_Task objective_:
Could you retype every line of text in the records below, unchanged and in order, leaving the pictures out of your answer?

Stored data entries
--- START ---
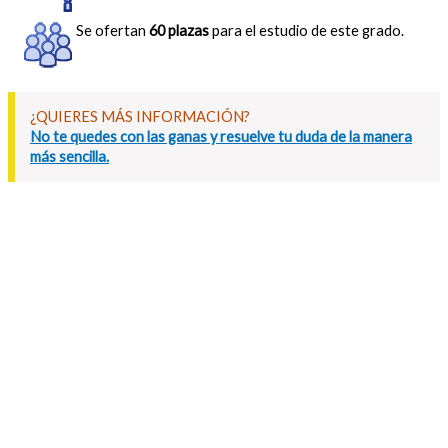
Se ofertan
60 plazas
para el estudio de este grado.
¿QUIERES MÁS INFORMACIÓN?
No te quedes con las ganas y resuelve tu duda de la manera
más sencilla.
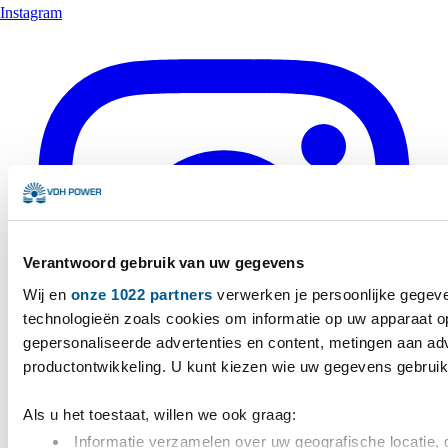
Instagram
Verantwoord gebruik van uw gegevens
Wij en
onze 1022 partners
verwerken je persoonlijke gegeve
technologieën zoals cookies om informatie op uw apparaat op
gepersonaliseerde advertenties en content, metingen aan adve
productontwikkeling. U kunt kiezen wie uw gegevens gebruik
Als u het toestaat, willen we ook graag:
Informatie verzamelen over uw geografische locatie, 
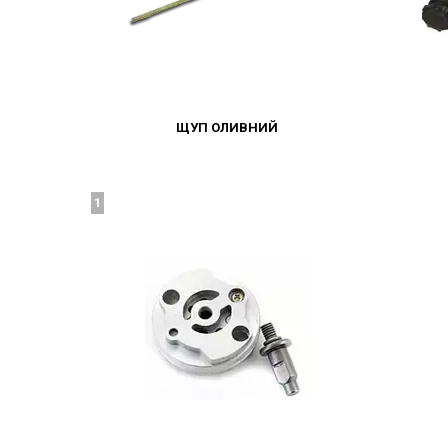
ЩУП ОЛИВНИЙ
1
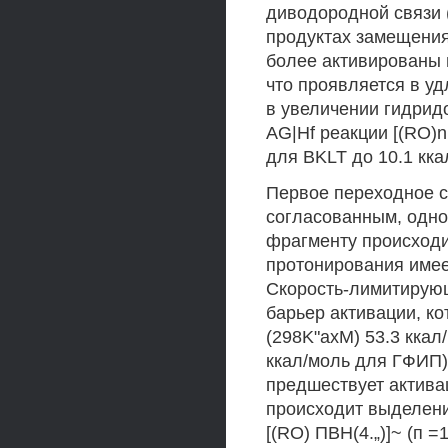
диводородной связи (с
продуктах замещения 
более активированы 
что проявляется в уд
в увеличении гидридо
AG|Hf реакции [(RO)n
для BKLT до 10.1 кка
Первое переходное с
согласованным, одно
фрагменту происход
протонирования имее
Скорость-лимитирующ
барьер активации, ко
(298K"axM) 53.3 ккал
ккал/моль для ГФИП)
предшествует активац
происходит выделени
[(RO) ПВН(4.„)]~ (п 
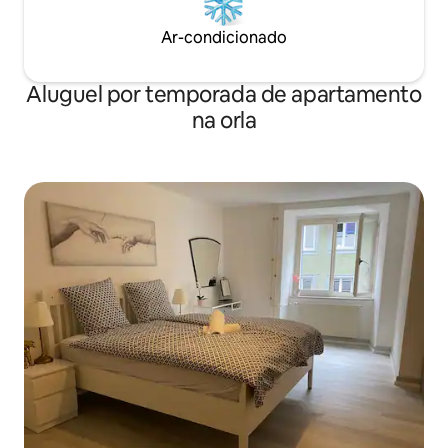
Ar-condicionado
Aluguel por temporada de apartamento
na orla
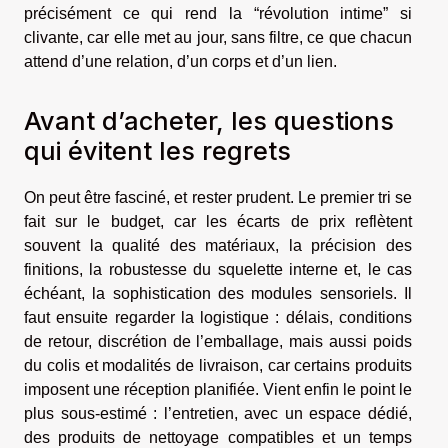
précisément ce qui rend la “révolution intime” si
clivante, car elle met au jour, sans filtre, ce que chacun
attend d’une relation, d’un corps et d’un lien.
Avant d’acheter, les questions
qui évitent les regrets
On peut être fasciné, et rester prudent. Le premier tri se
fait sur le budget, car les écarts de prix reflètent
souvent la qualité des matériaux, la précision des
finitions, la robustesse du squelette interne et, le cas
échéant, la sophistication des modules sensoriels. Il
faut ensuite regarder la logistique : délais, conditions
de retour, discrétion de l’emballage, mais aussi poids
du colis et modalités de livraison, car certains produits
imposent une réception planifiée. Vient enfin le point le
plus sous-estimé : l’entretien, avec un espace dédié,
des produits de nettoyage compatibles et un temps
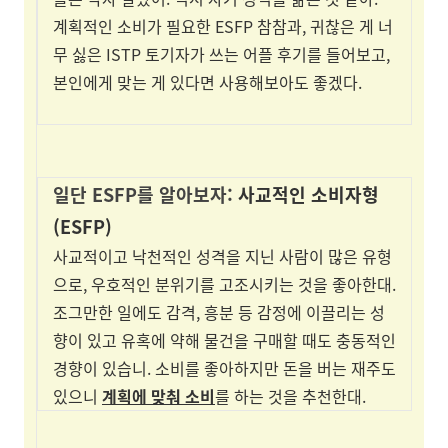
계획적인 소비가 필요한 ESFP 참참과, 귀찮은 게 너
무 싫은 ISTP 토기자가 쓰는 어플 후기를 들어보고,
본인에게 맞는 게 있다면 사용해보아도 좋겠다.
일단 ESFP를 알아보자:
사교적인 소비자형
(ESFP)
사교적이고 낙천적인 성격을 지닌 사람이 많은 유형
으로, 우호적인 분위기를 고조시키는 것을 좋아한대.
조그만한 일에도 감격, 흥분 등 감정에 이끌리는 성
향이 있고 유혹에 약해 물건을 구매할 때도 충동적인
경향이 있습니. 소비를 좋아하지만 돈을 버는 재주도
있으니
계획에 맞춰 소비
를 하는 것을 추천한대.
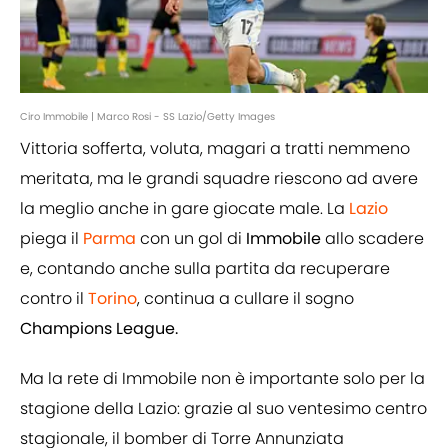
Ciro Immobile | Marco Rosi - SS Lazio/Getty Images
Vittoria sofferta, voluta, magari a tratti nemmeno
meritata, ma le grandi squadre riescono ad avere
la meglio anche in gare giocate male. La
Lazio
piega il
Parma
con un gol di
Immobile
allo scadere
e, contando anche sulla partita da recuperare
contro il
Torino
, continua a cullare il sogno
Champions League.
Ma la rete di Immobile non è importante solo per la
stagione della Lazio: grazie al suo ventesimo centro
stagionale, il bomber di Torre Annunziata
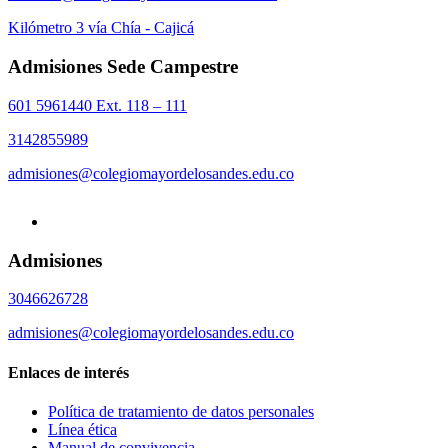
Kilómetro 3 vía Chía - Cajicá
Admisiones Sede Campestre
601 5961440 Ext. 118 – 111
3142855989
admisiones@colegiomayordelosandes.edu.co
Admisiones
3046626728
admisiones@colegiomayordelosandes.edu.co
Enlaces de interés
Política de tratamiento de datos personales
Línea ética
Manual de convivencia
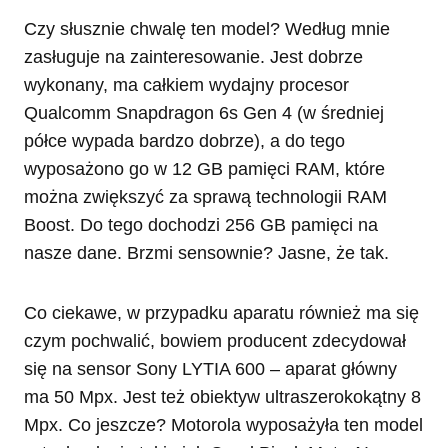
Czy słusznie chwalę ten model? Według mnie
zasługuje na zainteresowanie. Jest dobrze
wykonany, ma całkiem wydajny procesor
Qualcomm Snapdragon 6s Gen 4 (w średniej
półce wypada bardzo dobrze), a do tego
wyposażono go w 12 GB pamięci RAM, które
można zwiększyć za sprawą technologii RAM
Boost. Do tego dochodzi 256 GB pamięci na
nasze dane. Brzmi sensownie? Jasne, że tak.
Co ciekawe, w przypadku aparatu również ma się
czym pochwalić, bowiem producent zdecydował
się na sensor Sony LYTIA 600 – aparat główny
ma 50 Mpx. Jest też obiektyw ultraszerokokątny 8
Mpx. Co jeszcze? Motorola wyposażyła ten model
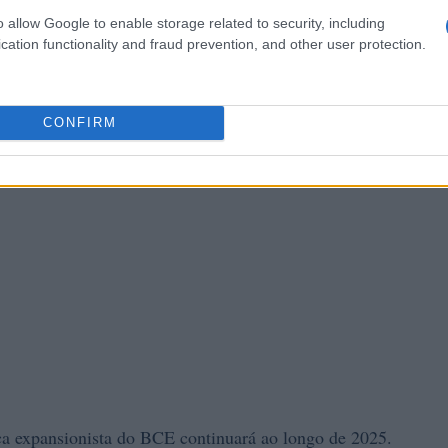
o allow Google to enable storage related to security, including
cation functionality and fraud prevention, and other user protection.
CONFIRM
ica expansionista do BCE continuará ao longo de 2025.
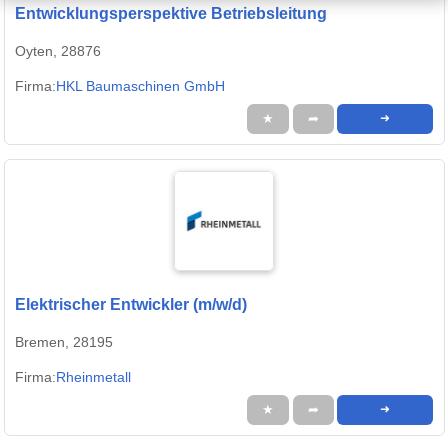
Entwicklungsperspektive Betriebsleitung
Oyten, 28876
Firma:
HKL Baumaschinen GmbH
★
➦
➜
Elektrischer Entwickler (m/w/d)
Bremen, 28195
Firma:
Rheinmetall
★
➦
➜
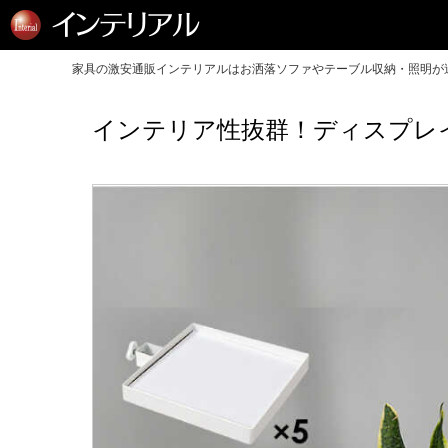
家具の激安通販インテリアルはお洒落ソファやテーブル収納・照明が送
インテリア性抜群！ディスプレ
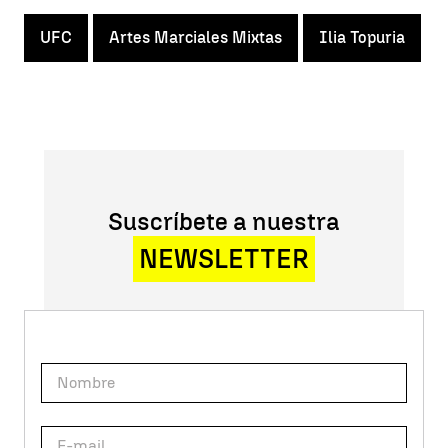
UFC
Artes Marciales Mixtas
Ilia Topuria
Suscríbete a nuestra
NEWSLETTER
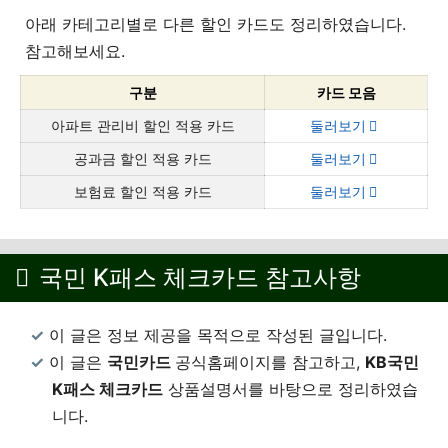
아래 카테고리별로 다른 할인 카드도 정리하였습니다.
참고해보세요.
구분
카드 모음
아파트 관리비 할인 적용 카드
둘러보기
공과금 할인 적용 카드
둘러보기
보험료 할인 적용 카드
둘러보기
국민 K패스 체크카드 참고사항
이 글은 정보 제공을 목적으로 작성된 글입니다.
이 글은
국민
카드
공식홈페이지를 참고하고,
KB국민
K패스 체크카드
상품설명서를 바탕으로 정리하였습
니다.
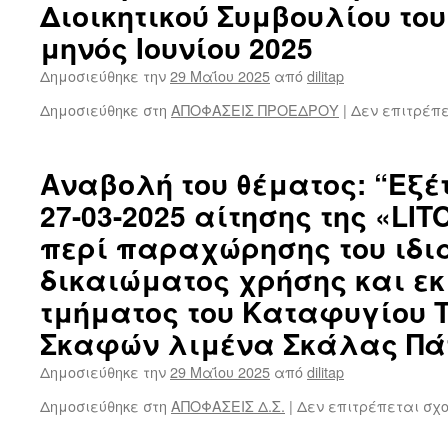
Διοικητικού Συμβουλίου του 
μηνός Ιουνίου 2025
Δημοσιεύθηκε την
29 Μαΐου 2025
από
dilitap
Δημοσιεύθηκε στη
ΑΠΟΦΑΣΕΙΣ ΠΡΟΕΔΡΟΥ
|
Δεν επιτρέπ
Αναβολή του θέματος: “Εξέ
27-03-2025 αίτησης της «LITO
περί παραχώρησης του ιδι
δικαιώματος χρήσης και ε
τμήματος του Καταφυγίου 
Σκαφών λιμένα Σκάλας Πά
Δημοσιεύθηκε την
29 Μαΐου 2025
από
dilitap
Δημοσιεύθηκε στη
ΑΠΟΦΑΣΕΙΣ Δ.Σ.
|
Δεν επιτρέπεται σχ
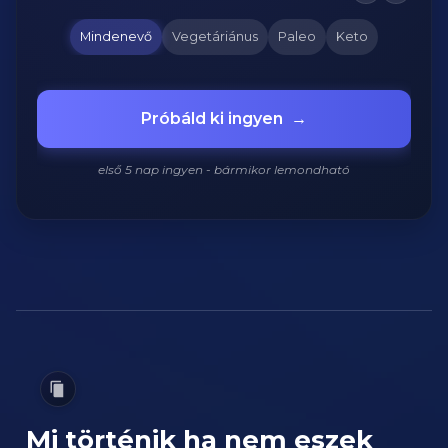
Mindenevő
Vegetáriánus
Paleo
Keto
Próbáld ki ingyen
→
első 5 nap ingyen - bármikor lemondható
Mi történik ha nem eszek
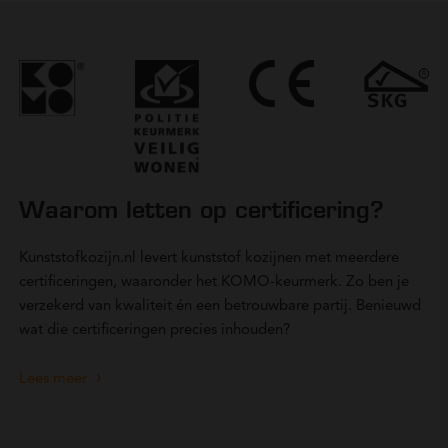
Waarom letten op certificering?
Kunststofkozijn.nl levert kunststof kozijnen met meerdere
certificeringen, waaronder het KOMO-keurmerk. Zo ben je
verzekerd van kwaliteit én een betrouwbare partij. Benieuwd
wat die certificeringen precies inhouden?
Lees meer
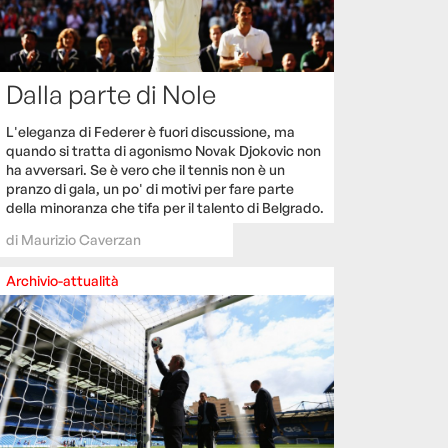
Dalla parte di Nole
L'eleganza di Federer è fuori discussione, ma
quando si tratta di agonismo Novak Djokovic non
ha avversari. Se è vero che il tennis non è un
pranzo di gala, un po' di motivi per fare parte
della minoranza che tifa per il talento di Belgrado.
di
Maurizio Caverzan
Archivio-attualità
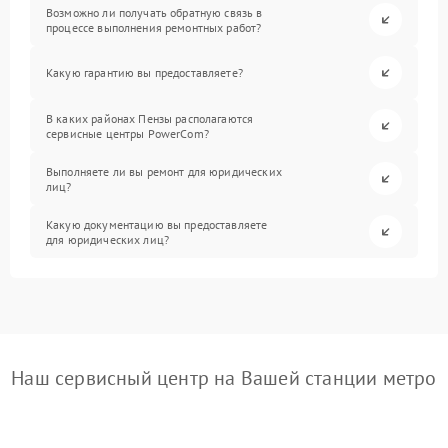
Возможно ли получать обратную связь в
процессе выполнения ремонтных работ?
Какую гарантию вы предоставляете?
В каких районах Пензы располагаются
сервисные центры PowerCom?
Выполняете ли вы ремонт для юридических
лиц?
Какую документацию вы предоставляете
для юридических лиц?
Наш сервисный центр на Вашей станции метро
--- END ---
_Response area_:
Se ofertan
60 plazas
para el estudio de este grado.
¿QUIERES MÁS INFORMACIÓN?
No te quedes con las ganas y resuelve tu duda de la manera
más sencilla.
Instagram
Verantwoord gebruik van uw gegevens
Wij en
onze 1022 partners
verwerken je persoonlijke gegeve
technologieën zoals cookies om informatie op uw apparaat op
gepersonaliseerde advertenties en content, metingen aan adve
productontwikkeling. U kunt kiezen wie uw gegevens gebruik
Als u het toestaat, willen we ook graag:
Informatie verzamelen over uw geografische locatie, 
ЩУП ОЛИВНИЙ
1
диводородной связи (с
продуктах замещения 
более активированы 
что проявляется в уд
в увеличении гидридо
AG|Hf реакции [(RO)n
для BKLT до 10.1 кка
Первое переходное с
согласованным, одно
фрагменту происход
протонирования имее
Скорость-лимитирующ
барьер активации, ко
(298K"axM) 53.3 ккал
ккал/моль для ГФИП)
предшествует активац
происходит выделени
[(RO) ПВН(4.„)]~ (п 
Ar-condicionado
Aluguel por temporada de apartamento
na orla
précisément ce qui rend la “révolution intime” si
clivante, car elle met au jour, sans filtre, ce que chacun
attend d’une relation, d’un corps et d’un lien.
Avant d’acheter, les questions
qui évitent les regrets
On peut être fasciné, et rester prudent. Le premier tri se
fait sur le budget, car les écarts de prix reflètent
souvent la qualité des matériaux, la précision des
finitions, la robustesse du squelette interne et, le cas
échéant, la sophistication des modules sensoriels. Il
faut ensuite regarder la logistique : délais, conditions
de retour, discrétion de l’emballage, mais aussi poids
du colis et modalités de livraison, car certains produits
imposent une réception planifiée. Vient enfin le point le
plus sous-estimé : l’entretien, avec un espace dédié,
des produits de nettoyage compatibles et un temps
계획적인 소비가 필요한 ESFP 참참과, 귀찮은 게 너
무 싫은 ISTP 토기자가 쓰는 어플 후기를 들어보고,
본인에게 맞는 게 있다면 사용해보아도 좋겠다.
일단 ESFP를 알아보자:
사교적인 소비자형
(ESFP)
사교적이고 낙천적인 성격을 지닌 사람이 많은 유형
으로, 우호적인 분위기를 고조시키는 것을 좋아한대.
조그만한 일에도 감격, 흥분 등 감정에 이끌리는 성
향이 있고 유혹에 약해 물건을 구매할 때도 충동적인
경향이 있습니. 소비를 좋아하지만 돈을 버는 재주도
있으니
계획에 맞춰 소비
를 하는 것을 추천한대.
Ciro Immobile | Marco Rosi - SS Lazio/Getty Images
Vittoria sofferta, voluta, magari a tratti nemmeno
meritata, ma le grandi squadre riescono ad avere
la meglio anche in gare giocate male. La
Lazio
piega il
Parma
con un gol di
Immobile
allo scadere
e, contando anche sulla partita da recuperare
contro il
Torino
, continua a cullare il sogno
Champions League.
Ma la rete di Immobile non è importante solo per la
stagione della Lazio: grazie al suo ventesimo centro
stagionale, il bomber di Torre Annunziata
Kilómetro 3 vía Chía - Cajicá
Admisiones Sede Campestre
601 5961440 Ext. 118 – 111
3142855989
admisiones@colegiomayordelosandes.edu.co
Admisiones
3046626728
admisiones@colegiomayordelosandes.edu.co
Enlaces de interés
Política de tratamiento de datos personales
Línea ética
Manual de convivencia
Czy słusznie chwalę ten model? Według mnie
zasługuje na zainteresowanie. Jest dobrze
wykonany, ma całkiem wydajny procesor
Qualcomm Snapdragon 6s Gen 4 (w średniej
półce wypada bardzo dobrze), a do tego
wyposażono go w 12 GB pamięci RAM, które
można zwiększyć za sprawą technologii RAM
Boost. Do tego dochodzi 256 GB pamięci na
nasze dane. Brzmi sensownie? Jasne, że tak.
Co ciekawe, w przypadku aparatu również ma się
czym pochwalić, bowiem producent zdecydował
się na sensor Sony LYTIA 600 – aparat główny
ma 50 Mpx. Jest też obiektyw ultraszerokokątny 8
Mpx. Co jeszcze? Motorola wyposażyła ten model
o allow Google to enable storage related to security, including
cation functionality and fraud prevention, and other user protection.
CONFIRM
ica expansionista do BCE continuará ao longo de 2025.
Entwicklungsperspektive Betriebsleitung
Oyten, 28876
Firma:
HKL Baumaschinen GmbH
★
➦
➜
Elektrischer Entwickler (m/w/d)
Bremen, 28195
Firma:
Rheinmetall
★
➦
➜
家具の激安通販インテリアルはお洒落ソファやテーブル収納・照明が送
インテリア性抜群！ディスプレ
UFC
Artes Marciales Mixtas
Ilia Topuria
Suscríbete a nuestra
NEWSLETTER
아래 카테고리별로 다른 할인 카드도 정리하였습니다.
참고해보세요.
구분
카드 모음
아파트 관리비 할인 적용 카드
둘러보기
공과금 할인 적용 카드
둘러보기
보험료 할인 적용 카드
둘러보기
국민 K패스 체크카드 참고사항
이 글은 정보 제공을 목적으로 작성된 글입니다.
이 글은
국민
카드
공식홈페이지를 참고하고,
KB국민
K패스 체크카드
상품설명서를 바탕으로 정리하였습
니다.
Διοικητικού Συμβουλίου του 
μηνός Ιουνίου 2025
Δημοσιεύθηκε την
29 Μαΐου 2025
από
dilitap
Δημοσιεύθηκε στη
ΑΠΟΦΑΣΕΙΣ ΠΡΟΕΔΡΟΥ
|
Δεν επιτρέπ
Αναβολή του θέματος: “Εξέ
27-03-2025 αίτησης της «LITO
περί παραχώρησης του ιδι
δικαιώματος χρήσης και ε
τμήματος του Καταφυγίου 
Σκαφών λιμένα Σκάλας Πά
Δημοσιεύθηκε την
29 Μαΐου 2025
από
dilitap
Δημοσιεύθηκε στη
ΑΠΟΦΑΣΕΙΣ Δ.Σ.
|
Δεν επιτρέπεται σχ
Mindenevő
Vegetáriánus
Paleo
Keto
Próbáld ki ingyen
→
első 5 nap ingyen - bármikor lemondható
Mi történik ha nem eszek
Waarom letten op certificering?
Kunststofkozijn.nl levert kunststof kozijnen met meerdere
certificeringen, waaronder het KOMO-keurmerk. Zo ben je
verzekerd van kwaliteit én een betrouwbare partij. Benieuwd
wat die certificeringen precies inhouden?
Lees meer
Dalla parte di Nole
L'eleganza di Federer è fuori discussione, ma
quando si tratta di agonismo Novak Djokovic non
ha avversari. Se è vero che il tennis non è un
pranzo di gala, un po' di motivi per fare parte
della minoranza che tifa per il talento di Belgrado.
di
Maurizio Caverzan
Archivio-attualità
Возможно ли получать обратную связь в
процессе выполнения ремонтных работ?
Какую гарантию вы предоставляете?
В каких районах Пензы располагаются
сервисные центры PowerCom?
Выполняете ли вы ремонт для юридических
лиц?
Какую документацию вы предоставляете
для юридических лиц?
Наш сервисный центр на Вашей станции метро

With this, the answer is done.